▶ _Task directions_: Of the entries below, return exactly those lines that fall between the one containing "an LTSpice schematic." and the one containing "the simpler LSB.", the two end lines included.

▶ _Records supplied_:
= = = = = = =
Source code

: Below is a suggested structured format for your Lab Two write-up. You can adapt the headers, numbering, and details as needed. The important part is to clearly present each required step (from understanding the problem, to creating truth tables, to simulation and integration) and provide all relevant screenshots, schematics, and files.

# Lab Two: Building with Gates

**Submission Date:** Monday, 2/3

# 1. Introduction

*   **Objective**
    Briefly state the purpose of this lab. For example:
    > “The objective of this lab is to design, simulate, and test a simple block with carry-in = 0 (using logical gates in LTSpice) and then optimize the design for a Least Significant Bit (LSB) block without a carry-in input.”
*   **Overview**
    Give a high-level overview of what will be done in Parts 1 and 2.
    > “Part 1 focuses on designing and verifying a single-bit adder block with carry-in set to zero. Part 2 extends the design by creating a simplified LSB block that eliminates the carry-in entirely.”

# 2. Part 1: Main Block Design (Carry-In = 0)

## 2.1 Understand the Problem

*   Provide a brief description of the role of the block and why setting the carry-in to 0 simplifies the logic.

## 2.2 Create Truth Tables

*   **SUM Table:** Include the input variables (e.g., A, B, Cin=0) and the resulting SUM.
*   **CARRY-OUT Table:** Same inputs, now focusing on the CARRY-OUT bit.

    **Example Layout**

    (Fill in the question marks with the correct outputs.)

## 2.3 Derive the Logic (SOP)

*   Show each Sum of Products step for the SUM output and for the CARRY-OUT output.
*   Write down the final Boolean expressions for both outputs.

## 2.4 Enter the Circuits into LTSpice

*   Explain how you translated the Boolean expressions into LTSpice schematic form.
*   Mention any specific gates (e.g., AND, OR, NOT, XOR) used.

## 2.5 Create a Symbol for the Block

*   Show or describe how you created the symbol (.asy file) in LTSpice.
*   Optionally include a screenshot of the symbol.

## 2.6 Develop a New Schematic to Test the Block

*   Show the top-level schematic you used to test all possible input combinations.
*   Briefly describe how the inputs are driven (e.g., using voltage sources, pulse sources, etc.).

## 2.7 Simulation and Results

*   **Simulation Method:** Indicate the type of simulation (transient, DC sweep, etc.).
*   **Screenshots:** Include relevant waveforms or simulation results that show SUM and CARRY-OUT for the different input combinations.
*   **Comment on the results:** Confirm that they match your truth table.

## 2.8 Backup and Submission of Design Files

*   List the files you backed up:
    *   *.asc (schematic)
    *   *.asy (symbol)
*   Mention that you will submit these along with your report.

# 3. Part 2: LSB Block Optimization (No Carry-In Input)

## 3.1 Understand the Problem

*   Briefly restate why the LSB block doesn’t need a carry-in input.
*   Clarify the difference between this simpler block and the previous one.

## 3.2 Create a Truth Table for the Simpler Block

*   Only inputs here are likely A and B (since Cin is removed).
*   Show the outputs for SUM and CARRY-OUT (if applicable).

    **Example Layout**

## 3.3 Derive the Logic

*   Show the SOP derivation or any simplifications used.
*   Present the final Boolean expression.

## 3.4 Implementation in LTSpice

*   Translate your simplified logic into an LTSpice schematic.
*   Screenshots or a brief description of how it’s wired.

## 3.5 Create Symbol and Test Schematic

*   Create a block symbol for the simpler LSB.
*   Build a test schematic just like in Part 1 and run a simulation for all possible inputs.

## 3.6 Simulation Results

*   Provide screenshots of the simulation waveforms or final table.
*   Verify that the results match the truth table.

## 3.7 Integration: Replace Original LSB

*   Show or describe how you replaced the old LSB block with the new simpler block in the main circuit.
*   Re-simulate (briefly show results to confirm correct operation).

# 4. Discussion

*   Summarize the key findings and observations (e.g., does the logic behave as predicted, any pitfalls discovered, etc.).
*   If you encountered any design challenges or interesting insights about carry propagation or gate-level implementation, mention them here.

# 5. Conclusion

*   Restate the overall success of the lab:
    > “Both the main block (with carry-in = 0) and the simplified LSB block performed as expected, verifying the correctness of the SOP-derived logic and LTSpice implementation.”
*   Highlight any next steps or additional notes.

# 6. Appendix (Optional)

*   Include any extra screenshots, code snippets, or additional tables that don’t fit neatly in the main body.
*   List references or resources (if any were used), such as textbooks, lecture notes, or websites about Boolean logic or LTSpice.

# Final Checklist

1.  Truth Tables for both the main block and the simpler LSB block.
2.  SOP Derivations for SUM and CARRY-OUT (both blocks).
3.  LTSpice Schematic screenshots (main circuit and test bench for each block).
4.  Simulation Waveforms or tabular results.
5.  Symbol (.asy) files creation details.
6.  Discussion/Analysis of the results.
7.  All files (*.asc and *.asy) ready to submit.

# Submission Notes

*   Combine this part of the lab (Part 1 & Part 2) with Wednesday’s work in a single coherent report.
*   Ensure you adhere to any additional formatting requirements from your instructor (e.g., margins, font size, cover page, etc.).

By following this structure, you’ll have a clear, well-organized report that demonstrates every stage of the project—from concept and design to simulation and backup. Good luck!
= = = = = = =
▶ _Written answer_:
*   Translate your simplified logic into an LTSpice schematic.
*   Screenshots or a brief description of how it’s wired.

## 3.5 Create Symbol and Test Schematic

*   Create a block symbol for the simpler LSB.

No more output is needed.